It has been nearly four years since Malaysian businessman Leonard Francis was arrested in San Diego in 2013, and the Navy is still struggling to answer the embarrassing ethical questions raised by the “Fat Leonard” bribery case.
Francis used wild sex parties to coax Navy officers into steering ships to Pacific ports owned by his company, Glenn Marine Group. Prosecutors have charged 27 people, including 21 naval officers, in connection with the scandal. Seventeen of those people have pleaded guilty, including an active-duty admiral.
Hundreds of pages of court documents show Francis handed out numerous bribes, including concert tickets to Lady Gaga, said Mark Pletcher, the assistant U.S. attorney who has been handling the federal cases in San Diego.
Bribes included “lavish gifts, designer handbags and the services of prostitutes, counting into the hundreds of thousands of dollars,” Pletcher said.
Francis pleaded guilty in 2015. He has reportedly been working with prosecutors to provide evidence of a bribery scheme that dates back to at least the mid-2000s and involves dozens of naval officer and civilian contractors.
The case has not only been a major criminal matter; it has also been a public embarrassment for the Navy.

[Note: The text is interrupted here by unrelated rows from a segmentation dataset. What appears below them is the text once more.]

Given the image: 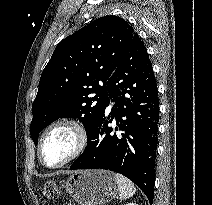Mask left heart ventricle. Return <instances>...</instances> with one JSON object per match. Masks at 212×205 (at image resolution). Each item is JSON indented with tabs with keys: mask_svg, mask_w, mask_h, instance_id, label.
<instances>
[{
	"mask_svg": "<svg viewBox=\"0 0 212 205\" xmlns=\"http://www.w3.org/2000/svg\"><path fill=\"white\" fill-rule=\"evenodd\" d=\"M74 136L68 129L54 130L43 146V157L48 164H56L65 159L73 150Z\"/></svg>",
	"mask_w": 212,
	"mask_h": 205,
	"instance_id": "obj_1",
	"label": "left heart ventricle"
}]
</instances>
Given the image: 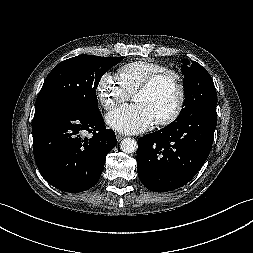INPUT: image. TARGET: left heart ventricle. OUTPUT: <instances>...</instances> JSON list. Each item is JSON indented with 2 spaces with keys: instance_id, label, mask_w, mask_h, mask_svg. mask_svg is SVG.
Returning <instances> with one entry per match:
<instances>
[{
  "instance_id": "b2bd125f",
  "label": "left heart ventricle",
  "mask_w": 253,
  "mask_h": 253,
  "mask_svg": "<svg viewBox=\"0 0 253 253\" xmlns=\"http://www.w3.org/2000/svg\"><path fill=\"white\" fill-rule=\"evenodd\" d=\"M134 100L137 104L146 105L157 120L172 112L177 102V92L170 81H164L153 91L137 93Z\"/></svg>"
}]
</instances>
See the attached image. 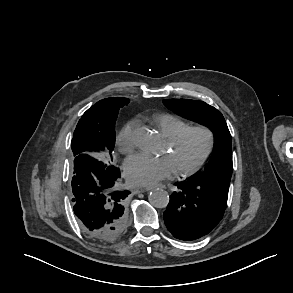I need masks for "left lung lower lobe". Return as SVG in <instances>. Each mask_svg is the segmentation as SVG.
<instances>
[{"instance_id":"obj_1","label":"left lung lower lobe","mask_w":293,"mask_h":293,"mask_svg":"<svg viewBox=\"0 0 293 293\" xmlns=\"http://www.w3.org/2000/svg\"><path fill=\"white\" fill-rule=\"evenodd\" d=\"M228 182H203L194 178L177 185L164 212L172 235L180 240H196L213 230L225 212Z\"/></svg>"}]
</instances>
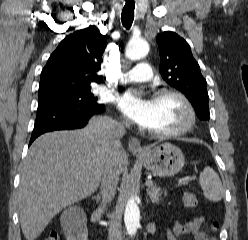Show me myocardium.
<instances>
[{
  "instance_id": "f54148a6",
  "label": "myocardium",
  "mask_w": 248,
  "mask_h": 240,
  "mask_svg": "<svg viewBox=\"0 0 248 240\" xmlns=\"http://www.w3.org/2000/svg\"><path fill=\"white\" fill-rule=\"evenodd\" d=\"M164 96H173L183 104L186 112V119L183 124L176 129L169 131L150 130V133L160 138H173L187 133L192 129L196 122V112L191 101L183 92L174 88H163L157 91L156 98Z\"/></svg>"
}]
</instances>
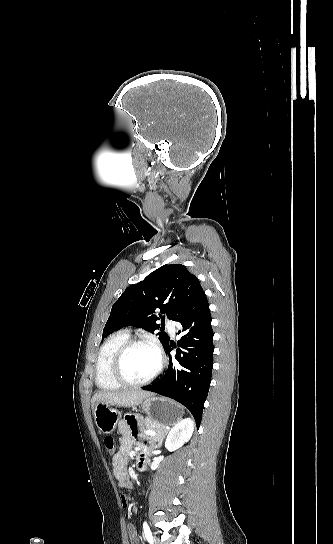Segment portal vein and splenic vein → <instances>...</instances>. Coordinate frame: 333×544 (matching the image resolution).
Masks as SVG:
<instances>
[{"mask_svg":"<svg viewBox=\"0 0 333 544\" xmlns=\"http://www.w3.org/2000/svg\"><path fill=\"white\" fill-rule=\"evenodd\" d=\"M145 434L152 435V436L157 435L154 431H151V430H146Z\"/></svg>","mask_w":333,"mask_h":544,"instance_id":"18ae733b","label":"portal vein and splenic vein"}]
</instances>
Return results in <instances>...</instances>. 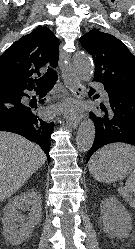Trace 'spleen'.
Returning a JSON list of instances; mask_svg holds the SVG:
<instances>
[{
  "mask_svg": "<svg viewBox=\"0 0 135 249\" xmlns=\"http://www.w3.org/2000/svg\"><path fill=\"white\" fill-rule=\"evenodd\" d=\"M110 155L120 156L129 159L135 163V147L126 144H112L99 150L90 160L89 166L103 157ZM119 194L129 202L130 206L135 209V169L127 179L125 186L119 188ZM130 194L134 195L131 198Z\"/></svg>",
  "mask_w": 135,
  "mask_h": 249,
  "instance_id": "3e777b00",
  "label": "spleen"
}]
</instances>
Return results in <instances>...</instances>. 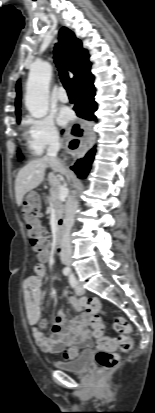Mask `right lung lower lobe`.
I'll use <instances>...</instances> for the list:
<instances>
[{"label":"right lung lower lobe","mask_w":155,"mask_h":413,"mask_svg":"<svg viewBox=\"0 0 155 413\" xmlns=\"http://www.w3.org/2000/svg\"><path fill=\"white\" fill-rule=\"evenodd\" d=\"M94 76L85 75L74 85L77 101L74 107L77 115L87 120H95L94 112L97 110V103L94 100L95 88L93 85ZM95 148L91 149L83 158L79 159L71 169L79 178H86L93 162Z\"/></svg>","instance_id":"98d812e1"}]
</instances>
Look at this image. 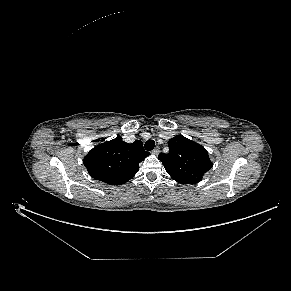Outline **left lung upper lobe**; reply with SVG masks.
<instances>
[{
	"label": "left lung upper lobe",
	"instance_id": "1",
	"mask_svg": "<svg viewBox=\"0 0 291 291\" xmlns=\"http://www.w3.org/2000/svg\"><path fill=\"white\" fill-rule=\"evenodd\" d=\"M168 146L169 153L160 154L159 159L178 183L196 184L213 166L205 148L182 135L171 138Z\"/></svg>",
	"mask_w": 291,
	"mask_h": 291
}]
</instances>
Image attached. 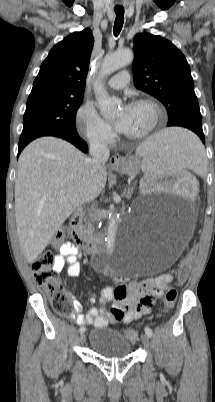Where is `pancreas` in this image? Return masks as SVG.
<instances>
[{"label": "pancreas", "instance_id": "pancreas-1", "mask_svg": "<svg viewBox=\"0 0 215 402\" xmlns=\"http://www.w3.org/2000/svg\"><path fill=\"white\" fill-rule=\"evenodd\" d=\"M77 232L81 237H87L93 232L92 225L88 221L84 220V223L80 222L78 224Z\"/></svg>", "mask_w": 215, "mask_h": 402}]
</instances>
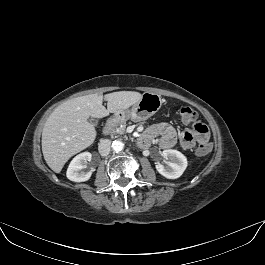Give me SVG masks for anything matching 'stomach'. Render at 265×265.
<instances>
[{
	"label": "stomach",
	"mask_w": 265,
	"mask_h": 265,
	"mask_svg": "<svg viewBox=\"0 0 265 265\" xmlns=\"http://www.w3.org/2000/svg\"><path fill=\"white\" fill-rule=\"evenodd\" d=\"M162 99L155 93H144L141 99L127 109L119 110L114 117L119 120L131 119L133 121L146 120L153 116L161 107Z\"/></svg>",
	"instance_id": "0dacf381"
}]
</instances>
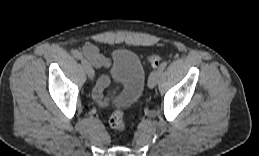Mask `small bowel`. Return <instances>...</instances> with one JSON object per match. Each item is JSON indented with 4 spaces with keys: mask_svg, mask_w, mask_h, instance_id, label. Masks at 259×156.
I'll return each instance as SVG.
<instances>
[{
    "mask_svg": "<svg viewBox=\"0 0 259 156\" xmlns=\"http://www.w3.org/2000/svg\"><path fill=\"white\" fill-rule=\"evenodd\" d=\"M82 52L94 67L108 68L111 65V60L108 57H105L104 55H102L99 52L98 48L93 44L84 45ZM108 84H109L108 76L103 75L102 77H100L93 92L94 98L102 106L107 104V100L103 96V90L107 87Z\"/></svg>",
    "mask_w": 259,
    "mask_h": 156,
    "instance_id": "1",
    "label": "small bowel"
}]
</instances>
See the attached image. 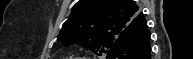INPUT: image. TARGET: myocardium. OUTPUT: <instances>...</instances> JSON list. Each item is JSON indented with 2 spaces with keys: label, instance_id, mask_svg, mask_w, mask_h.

Television's "The Late Show" host Stephen Colbert riffed on the scandal during a monologue in March, just after a particularly embarrassing round of indictments that implicated officers from the USS Blue Ridge, the flagship vessel of Pacific Fleet. According to the indictment, a sex party at the Shangri La Hotel in Manila involved artifacts from Gen. Douglas MacArthur.
The embarrassment fueled the Navy’s new attention to ethics.
“We’re all human beings. We all face temptation,” said Tom Creely, who teaches ethics at the Naval War College. “A lot of times, people such as Fat Leonard, he tries to find people’s weakness.”
The Navy’s response is still a work in progress. Just now, the Navy is in the middle of scrapping a yearly ethics course that could be taken online. Instead, there will be face-to-face training to encourage an ongoing dialogue. Navy officials are also changing officer evaluations.
“The tearing-down forces all around us are severe, both inside and outside the military,” Chief of Naval Operations Adm. John Richardson said. “We just need to do everything we can to strengthen our people to resist those tearing-down forces so they remain on the road to becoming the leaders that we want.”
The Navy wants officers to prove they can counter those “tearing-down” forces. Beginning sometime this summer, evaluations will emphasize the character aspect of leadership. When officers come up for promotion, the Navy will screen them for ethical standards.
But military observers say making the shift is not as easy as it might sound, in part because of the culture of the Navy. When the scandal began in the mid-2000s, some officers were suspicious of Francis and tried to raise an alarm that he was overcharging the Navy. But Francis was able to maneuver around them, with help from other officers who are now under federal indictment.
“The current system fosters a sense of careerism. It does not pay to rock the boat,” said Dan Grazier, a national security specialist with the Project on Government Oversight.
He said the Navy needs to make it easier for officers to stand up to their superiors without risking their careers.
“If you’re the squeaky wheel, rather than getting greased, you’re probably going to be sledge hammered and thrown away,” Grazier said.
Paulene Shanks Kaurin teaches applied ethics at Pacific Lutheran University. Many of her students are in the military. She said the Navy is quick to put all the blame on individuals.
“And I think that’s problematic,” she said. “You don’t have these many individuals in a system, acting this way without an institution that makes that possible.”
She urges the Navy to dig deeper and examine its own culture, which produced so many officers who buckled under temptation. She said it could still be years before we know whether the Navy has solved the ethical crisis exposed by Fat Leonard.